Start of Block

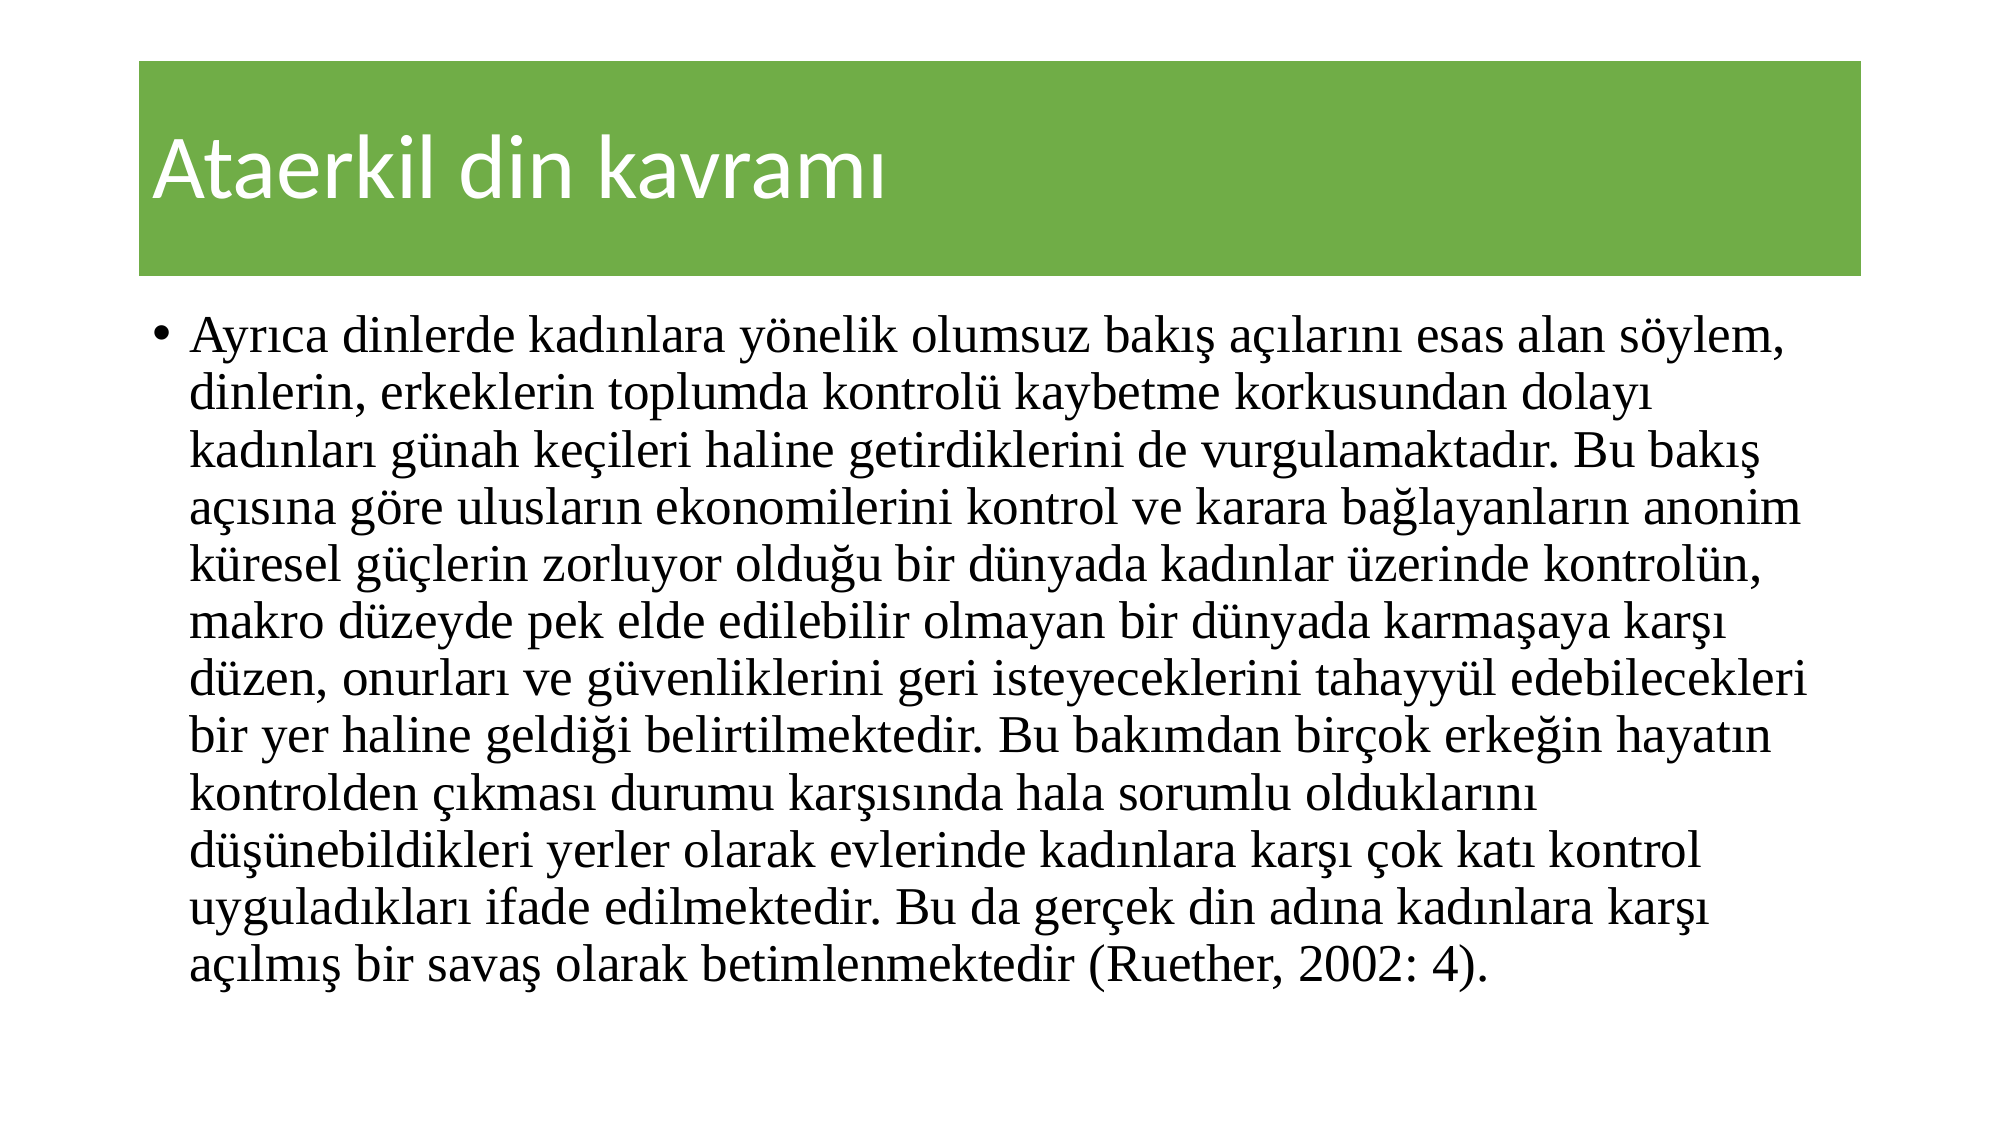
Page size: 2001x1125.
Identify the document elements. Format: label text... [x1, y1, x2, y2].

list Ayrıca dinlerde kadınlara yönelik olumsuz bakış açılarını esas alan söylem, dinlerin, erkeklerin toplumda kontrolü kaybetme korkusundan dolayı kadınları günah keçileri haline getirdiklerini de vurgulamaktadır. Bu bakış açısına göre ulusların ekonomilerini kontrol ve karara bağlayanların anonim küresel güçlerin zorluyor olduğu bir dünyada kadınlar üzerinde kontrolün, makro düzeyde pek elde edilebilir olmayan bir dünyada karmaşaya karşı düzen, onurları ve güvenliklerini geri isteyeceklerini tahayyül edebilecekleri bir yer haline geldiği belirtilmektedir. Bu bakımdan birçok erkeğin hayatın kontrolden çıkması durumu karşısında hala sorumlu olduklarını düşünebildikleri yerler olarak evlerinde kadınlara karşı çok katı kontrol uyguladıkları ifade edilmektedir. Bu da gerçek din adına kadınlara karşı açılmış bir savaş olarak betimlenmektedir (Ruether, 2002: 4). [137, 299, 1863, 1014]
title Ataerkil din kavramı [136, 58, 1864, 279]
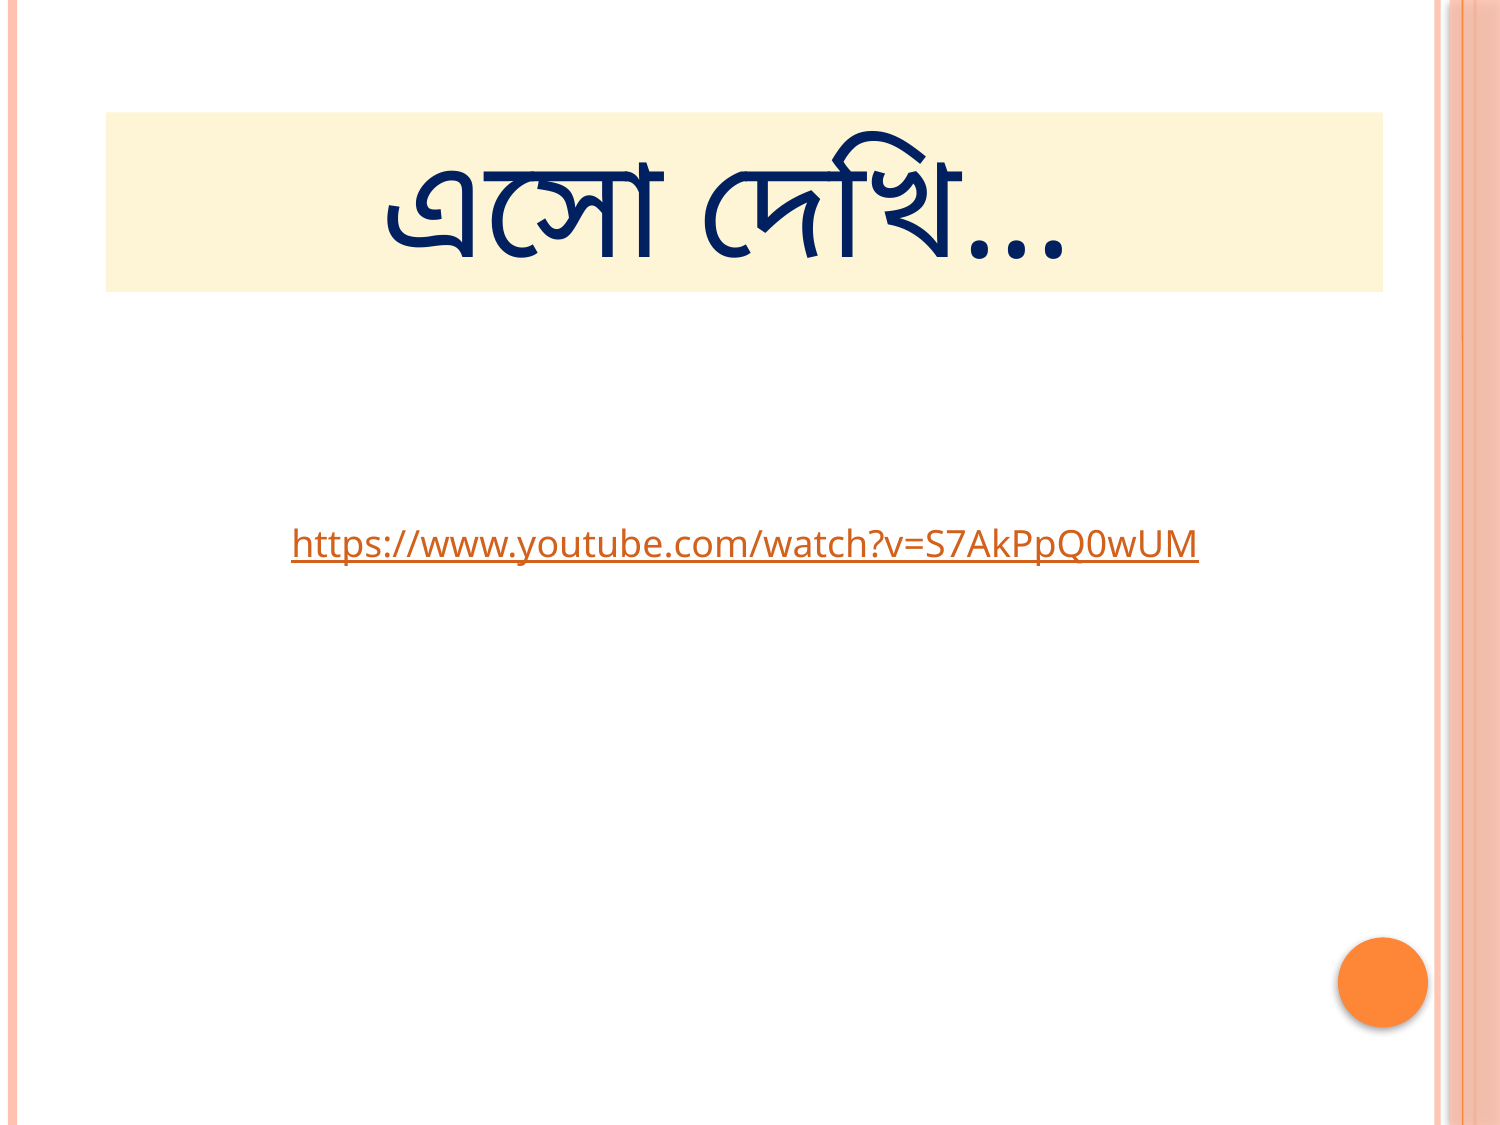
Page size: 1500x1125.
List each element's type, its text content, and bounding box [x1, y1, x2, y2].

End of Block

Problem to work on:
Since pictures are not part of the copy, set down only the remaining data exactly.

Task result:
Page size: 2001x1125.
Identify the document elements. Format: label text... [x1, y1, x2, y2].

list Ayrıca dinlerde kadınlara yönelik olumsuz bakış açılarını esas alan söylem, dinlerin, erkeklerin toplumda kontrolü kaybetme korkusundan dolayı kadınları günah keçileri haline getirdiklerini de vurgulamaktadır. Bu bakış açısına göre ulusların ekonomilerini kontrol ve karara bağlayanların anonim küresel güçlerin zorluyor olduğu bir dünyada kadınlar üzerinde kontrolün, makro düzeyde pek elde edilebilir olmayan bir dünyada karmaşaya karşı düzen, onurları ve güvenliklerini geri isteyeceklerini tahayyül edebilecekleri bir yer haline geldiği belirtilmektedir. Bu bakımdan birçok erkeğin hayatın kontrolden çıkması durumu karşısında hala sorumlu olduklarını düşünebildikleri yerler olarak evlerinde kadınlara karşı çok katı kontrol uyguladıkları ifade edilmektedir. Bu da gerçek din adına kadınlara karşı açılmış bir savaş olarak betimlenmektedir (Ruether, 2002: 4). [137, 299, 1863, 1014]
title Ataerkil din kavramı [136, 58, 1864, 279]
Page size: 1500x1125.
List each element's type, its text content, and bounding box [x1, y1, x2, y2].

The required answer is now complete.